Marcus has covered food for Newsday since 1998.
What was the best thing you ate in Spain?
I'm just back from a vacation that took me to Tarragona, Valencia and Barcelona in Spain and I ate very, very well -- sea bass that had been swimming in the Mediterranean hours before being grilled, true paella Valenciana cooked over a wood fire. But I think the culinary highlight was the parade of terrific ham sandwiches.
In Spain, it seems, you cannot get a bad ham sandwich. At the Autogrills that punctuate the superhighways, at museum cafes, at snack bars, at tourist sites. It's nothing but great ham sandwiches made without mayo, mustard, pickles, lettuce, tomatoes or cheese. Just good ham and good, crusty rolls.

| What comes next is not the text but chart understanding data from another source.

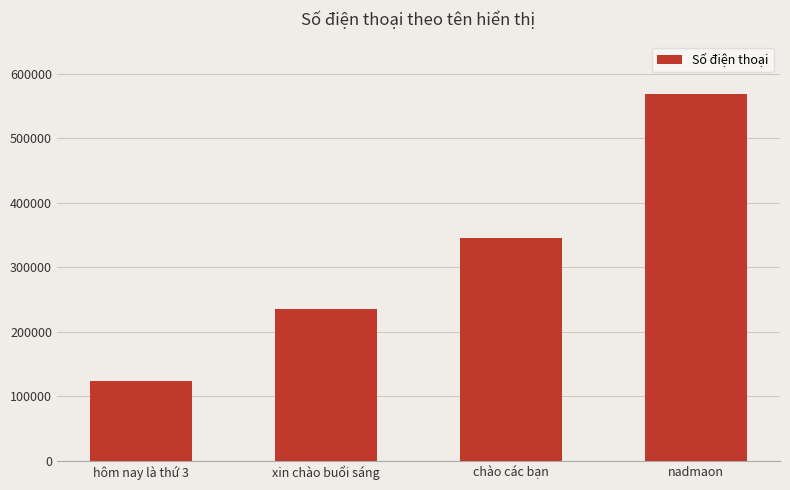

What is the label of the 1st bar from the right?

nadmaon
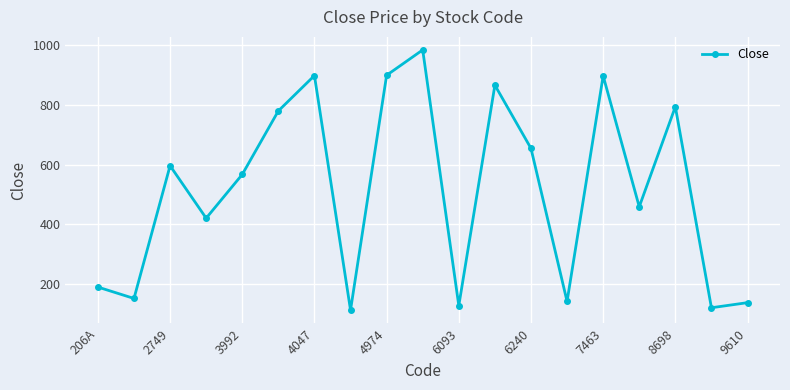

What is the minimum value shown in the chart?

114.0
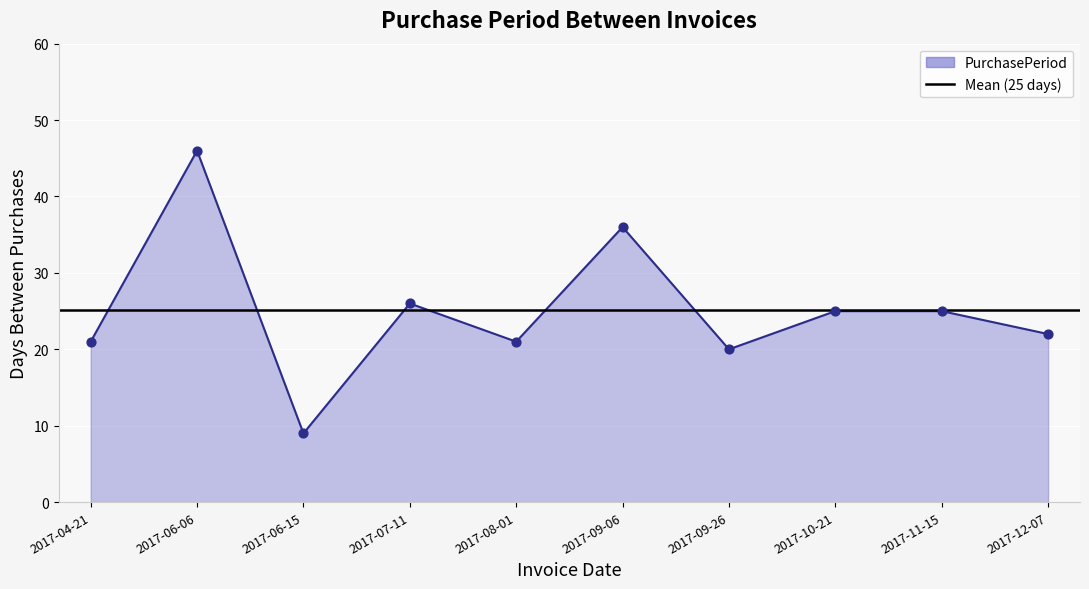

Which has a higher value, 2017-08-01 or 2017-07-11?

2017-07-11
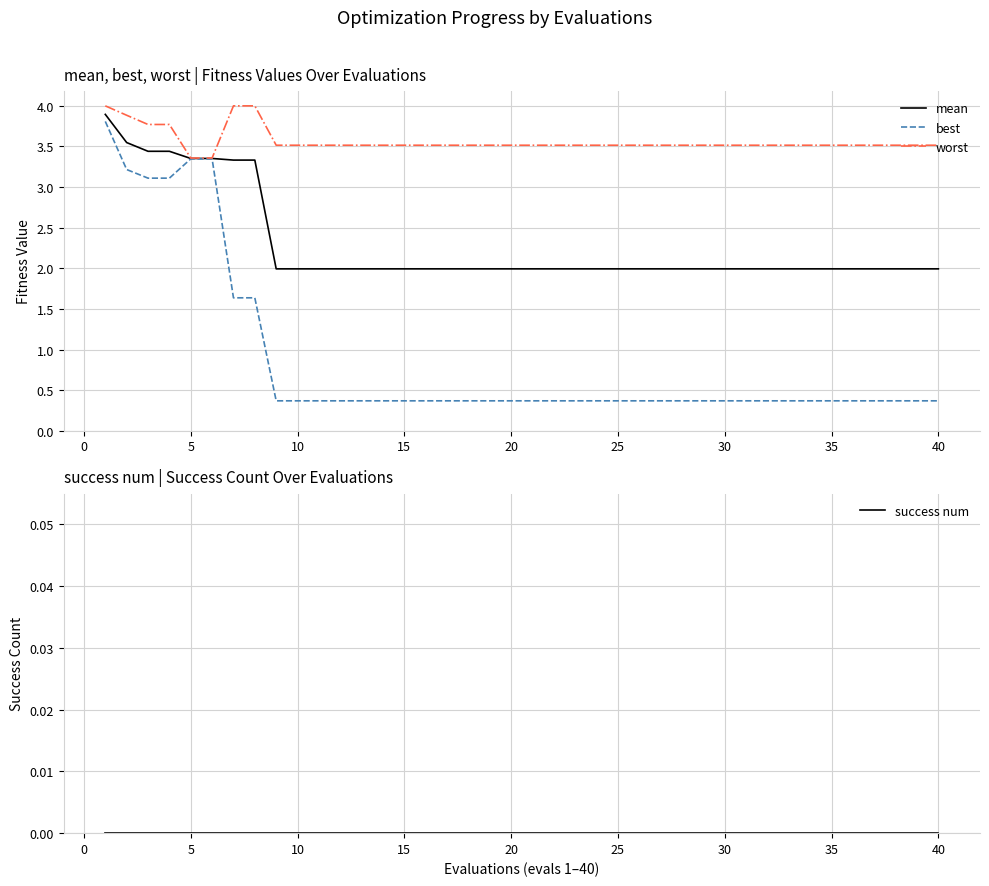

Does the chart display data point markers on the line(s)?

No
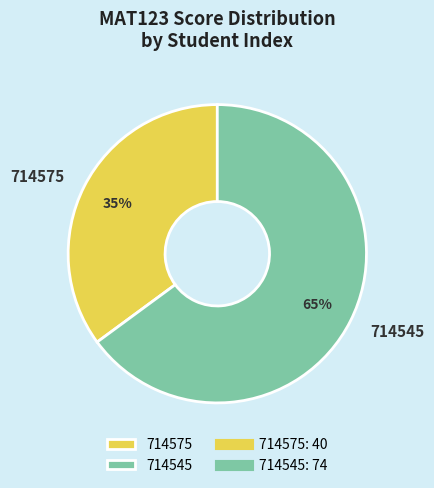

How many segments does this pie chart have?

2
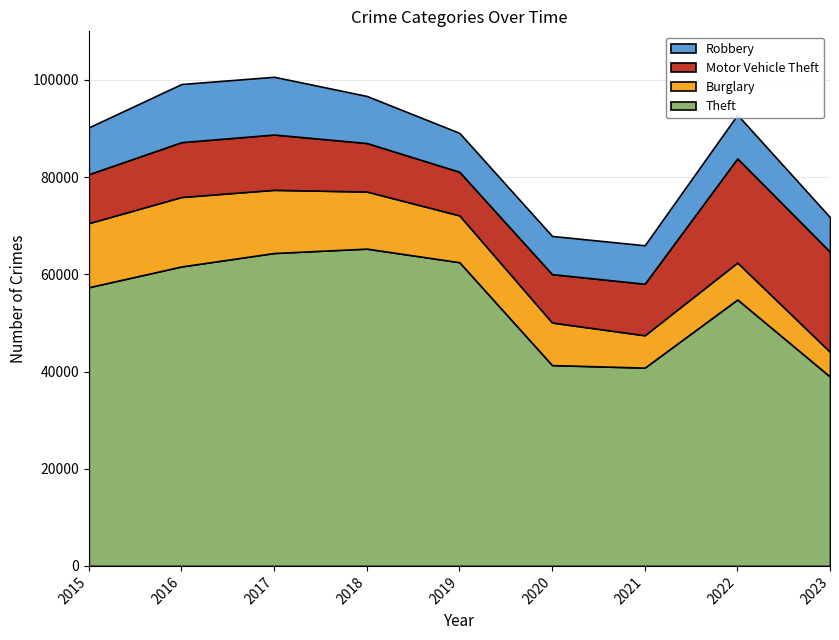

Reading left to right, transcribe all the data shown in this chart.

Theft: 57350	61621	64386	65287	62492	41321	40800	54826	38961
Burglary: 13184	14289	13001	11747	9638	8758	6659	7593	5083
Motor Vehicle Theft: 10068	11286	11380	9985	8977	9959	10602	21449	20602
Robbery: 9638	11960	11880	9681	7995	7855	7918	8964	7102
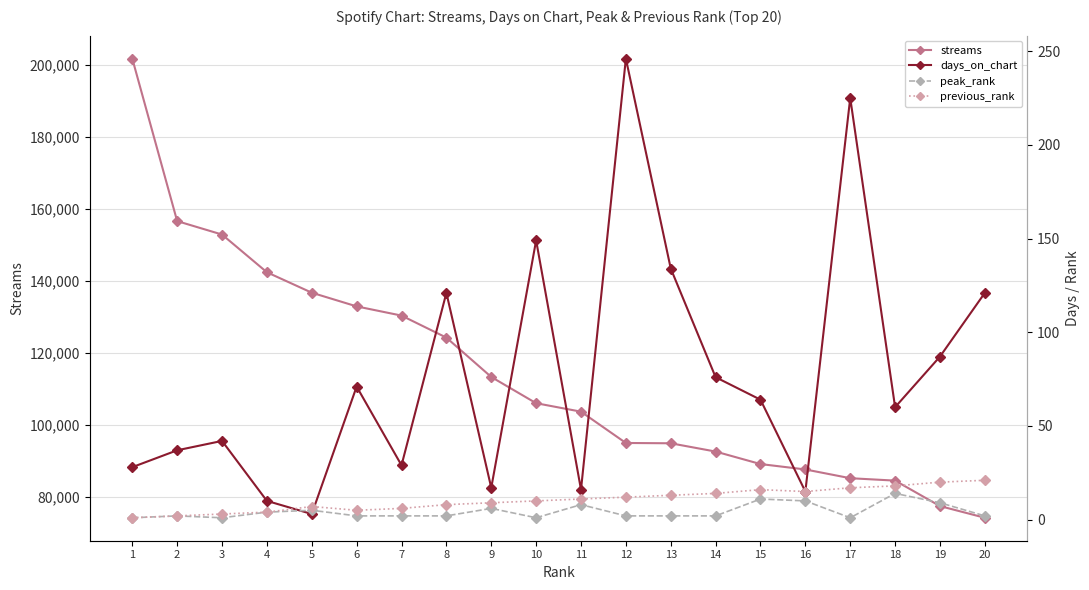

Reading left to right, what are all the values shown in this chart?

streams: 201708	156595	152864	142396	136720	132921	130365	124249	113326	106045	103694	95003	94919	92620	89150	87655	85223	84553	77484	74242
days_on_chart: 28	37	42	10	3	71	29	121	17	149	16	246	134	76	64	15	225	60	87	121
peak_rank: 1	2	1	4	5	2	2	2	6	1	8	2	2	2	11	10	1	14	9	2
previous_rank: 1	2	3	4	7	5	6	8	9	10	11	12	13	14	16	15	17	18	20	21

To understand what makes Spanish ham so great, you need to understand some ham terminology. Strictly speaking, a ham is the hind leg of a pig. Usually, however, the term refers to a cured hind leg. To cure, in culinary terms, is to preserve, and there are two major ways to preserve ham -- with salt and with smoke.
Dry-cured hams are preserved by coating them with salt and aging them until the meat dries out, anywhere from one to three years. The most common dry-cured hams in America are Prosciutto di Parma and Prosciutto di San Daniele imported from Italy.
The Spanish equivalent of prosciutto is jamón serrano. But then Spain kicks it up a notch. Jamón Ibérico is made in a similar fashion but using an ancient breed native to the Iberian peninsula, the pata-negra (black-footed) pig. The pinnacle of Spanish ham is Jamón Ibérico de Bellota, which is made from pata-negra pigs that have ranged free in the oak woods along the border between Spain and Portugal, eating their fill of acorns.
(Spanish ham is much less common in local markets than Italian, but it's widely available online. Tienda.com, a leading importer, sells serrano ham for $19.50 for 6 ounces; Iberico is $25 for 3 ounces; Iberico de Bellota is $48 for 3 ounces. Or, take a field trip to Despaña for the New York area's best selection of imported Spanish foods.)
In the United States, traditional dry-cured hams also are smoked. They are known as country hams, the most famous examples of which are Smithfield and Virginia.
Mostly what is available in the United States are wet-cured hams that have also been smoked. They used to be soaked in brine (saltwater), but today most are injected with brine, which speeds up the cure.
When buying American ham, look closely at the label. A product labeled, simply, "ham" derives at least 20.5 percent of its weight from protein. But manufacturers like to pump their hams up with water -- a cheap way to get them to weigh more. The FDA is onto this and mandates the following labeling standards: Ham with natural juices contains at least 18.5 percent protein; ham water added contains at least 17 percent protein with 10 percent added solution; ham and water product is anything that contains less than 17 percent meat by weight, and the label also must note how much of that weight is water.
The best bread in the world will not turn a ham and water product into a good sandwich.